Thursday, Jan 3, 2013 | House, Organizing, Parenting, Work, Writing |






transforming my office
This is my birthday gift from my dad. It’s still a work in progress, as you can see, but already I sense how it will alter and expand my space in this lovely little room.
When I first moved into my office, just over a year ago, I loved the blankness of the space, the empty walls, the echoing newness. I wanted to spend time in the room before building anything permanent into it — to see where the light fell, to see what was really missing or necessary.
I set up my wheelie computer desk, which I’ve been writing on since grad school, c. 1997; my chair; a plastic office organizer with drawers, formerly Kevin’s; my great-aunt Alice’s tiny rocking chair (she was a tiny woman); and a cast-off cupboard with doors, inside which I hid my piles of paper. After we got dogs this summer, the dog beds somehow migrated here too. The dogs love the heated floor and finding retreat from the constant attention of the children. (The children know to knock.)
It didn’t take long, really, for the blankness to be replaced by clutter.
And darned if I could no longer blame the clutter on other people — for the first time since about 1999, I had a space that was all mine. Which meant the mess was all mine too. The room began to seem small. Piles of books teetered atop stacks of paper. Soccer cleats took up residence on a windowsill. Framed artwork was stacked in the corner, facing the wall. Behind the doors of the cast-off cupboard, items became so crowded and sprawled as to be basically unfindable.
I couldn’t afford built-in shelves and desk, but thought maybe I could put my GG finalist earnings ($1000) toward Ikea shelves and a desk. And then my dad got wind of my plan. Before he became a professor of Anabaptist history, he seriously considered apprenticing as a carpenter instead. He used to make our Christmas gifts out of wood when we were kids. Now he’s retired. He’s got a wood-working studio in his garage. So he volunteered to take on the job of Carrie’s office.
I’ve been working in here for the first few days of this new year, still using the old wheelie desk, c. 1997, but with the architecture of the shelves in front of me, giving my eye some relief from the blank wall. I’ve been writing steadily. For my birthday, I bought myself Scrivener — no longer a trial version. This promises to be a big book. I’m not sure how big, but it seems quite big already and it’s not done yet. Oh, and it’s a novel. I’ve also started believing my character is a real historical figure, which is weird. I’m making her up but I feel like she really lived.
I’m imagining a hibernating winter with these shelves warm with books and pictures, the dogs in their beds, the clutter temporarily wrangled and contained. I imagine a filled space, and the comfortable march of words. I’ll be writing.
Monday, Dec 31, 2012 | Big Thoughts, The Juliet Stories, Word of the Year, Work, Writing |

I’ve been re-reading old blog posts. The photos are fun, but it’s the changes that are most remarkable to see in fast-forward (or fast-rewind).

(Rows drawn from a dataset)
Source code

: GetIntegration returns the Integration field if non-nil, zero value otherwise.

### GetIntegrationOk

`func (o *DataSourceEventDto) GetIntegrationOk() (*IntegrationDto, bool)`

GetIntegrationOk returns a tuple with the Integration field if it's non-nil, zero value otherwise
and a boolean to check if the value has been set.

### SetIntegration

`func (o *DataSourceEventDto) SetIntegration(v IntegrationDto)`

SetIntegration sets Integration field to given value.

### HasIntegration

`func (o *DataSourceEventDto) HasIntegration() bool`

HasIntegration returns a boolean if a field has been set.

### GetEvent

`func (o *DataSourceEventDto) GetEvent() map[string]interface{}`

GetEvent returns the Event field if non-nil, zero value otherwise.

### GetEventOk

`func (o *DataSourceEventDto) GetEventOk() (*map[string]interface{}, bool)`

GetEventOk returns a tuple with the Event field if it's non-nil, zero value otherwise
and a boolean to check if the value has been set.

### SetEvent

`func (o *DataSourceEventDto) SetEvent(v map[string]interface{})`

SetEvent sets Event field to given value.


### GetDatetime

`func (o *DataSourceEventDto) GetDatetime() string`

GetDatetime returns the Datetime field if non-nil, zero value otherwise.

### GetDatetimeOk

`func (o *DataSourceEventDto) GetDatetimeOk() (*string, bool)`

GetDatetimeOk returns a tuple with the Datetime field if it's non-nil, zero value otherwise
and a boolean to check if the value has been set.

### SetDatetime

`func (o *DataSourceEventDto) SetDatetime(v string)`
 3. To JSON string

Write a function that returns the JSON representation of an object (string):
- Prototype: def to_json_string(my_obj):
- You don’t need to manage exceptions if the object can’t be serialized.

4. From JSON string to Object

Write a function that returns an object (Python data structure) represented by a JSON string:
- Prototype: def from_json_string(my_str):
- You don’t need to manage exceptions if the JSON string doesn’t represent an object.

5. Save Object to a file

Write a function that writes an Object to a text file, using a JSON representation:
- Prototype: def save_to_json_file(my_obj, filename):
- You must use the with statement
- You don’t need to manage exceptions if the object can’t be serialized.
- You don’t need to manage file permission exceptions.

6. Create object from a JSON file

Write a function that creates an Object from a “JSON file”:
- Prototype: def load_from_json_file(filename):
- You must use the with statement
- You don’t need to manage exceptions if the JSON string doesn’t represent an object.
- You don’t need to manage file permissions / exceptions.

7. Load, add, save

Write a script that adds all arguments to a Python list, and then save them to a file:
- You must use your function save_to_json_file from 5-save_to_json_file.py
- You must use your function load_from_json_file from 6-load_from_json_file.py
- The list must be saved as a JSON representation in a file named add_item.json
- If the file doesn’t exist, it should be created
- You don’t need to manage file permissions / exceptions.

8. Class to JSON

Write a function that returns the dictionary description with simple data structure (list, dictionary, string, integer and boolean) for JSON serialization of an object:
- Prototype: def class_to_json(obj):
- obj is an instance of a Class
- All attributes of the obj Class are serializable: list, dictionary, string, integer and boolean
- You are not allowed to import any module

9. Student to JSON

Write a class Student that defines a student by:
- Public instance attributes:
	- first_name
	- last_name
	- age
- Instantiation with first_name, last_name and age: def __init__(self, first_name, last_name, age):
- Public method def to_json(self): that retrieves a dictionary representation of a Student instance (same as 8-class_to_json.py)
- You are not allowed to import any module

» QUESTIONS:
a – Repeat the blog text between "I’ve been working" and "she really lived.", inclusive.
b – According to the blog text, why did the writer want to spend time in the new office before building anything permanent into it? Answer in one to three sentences.
c – What comes next in the blog text? Continue it from the point where it stops.

» SOLVED PROBLEMS:
a –
I’ve been working in here for the first few days of this new year, still using the old wheelie desk, c. 1997, but with the architecture of the shelves in front of me, giving my eye some relief from the blank wall. I’ve been writing steadily. For my birthday, I bought myself Scrivener — no longer a trial version. This promises to be a big book. I’m not sure how big, but it seems quite big already and it’s not done yet. Oh, and it’s a novel. I’ve also started believing my character is a real historical figure, which is weird. I’m making her up but I feel like she really lived.

b – She wanted to see where the light fell in the room. She also wanted to find out what was really missing or necessary.

c –
Consider the post from Monday, May 18, 2009, titled “On Endings,” which seems rather appropriate for this last day of 2012. In this post, I’m writing about trying to finish a story, one that would become, in one way another, part of The Juliet Stories. I am amazed by my own resolve under circumstances that look, from this vantage point, very difficult indeed. My youngest was not-quite-fourteen-months. My eldest was not-quite-eight. I was home with the littlest children full-time, and I was finding it trying. Kevin was recovering from a broken knee. Friends had been bringing us meals (bless you, friends!). We’d had “the barfing thing” four times in four months. I was sleeping sporadically, still nursing at night. I must have been utterly exhausted. No time for exercise, no time even to imagine exercise — who could get up early after being woken half the night?
And yet, I was writing.
There was no guarantee that what I was writing would become anything anyone would ever want to read, let alone publish, let alone nominate for a major prize. I was writing because I had to write this particular story, in this particular way. I was doing what I had to do, and if there is a lesson in here, it is simply do what you have to do. Don’t look for reasons not to do the things you have to do. Come alive. Do! I think that even if that story I was writing had not turned into The Juliet Stories, it would have been worth writing, because it brought me hope, because it gave me space and allowed me to dream.
In the blog post “On Endings” from May, 2009, I reflected on a documentary I’d just seen on the photographer Sally Mann, an artist who was suffering from doubt and set-back — and yet her art seemed without question worthy and beautiful. How could she doubt?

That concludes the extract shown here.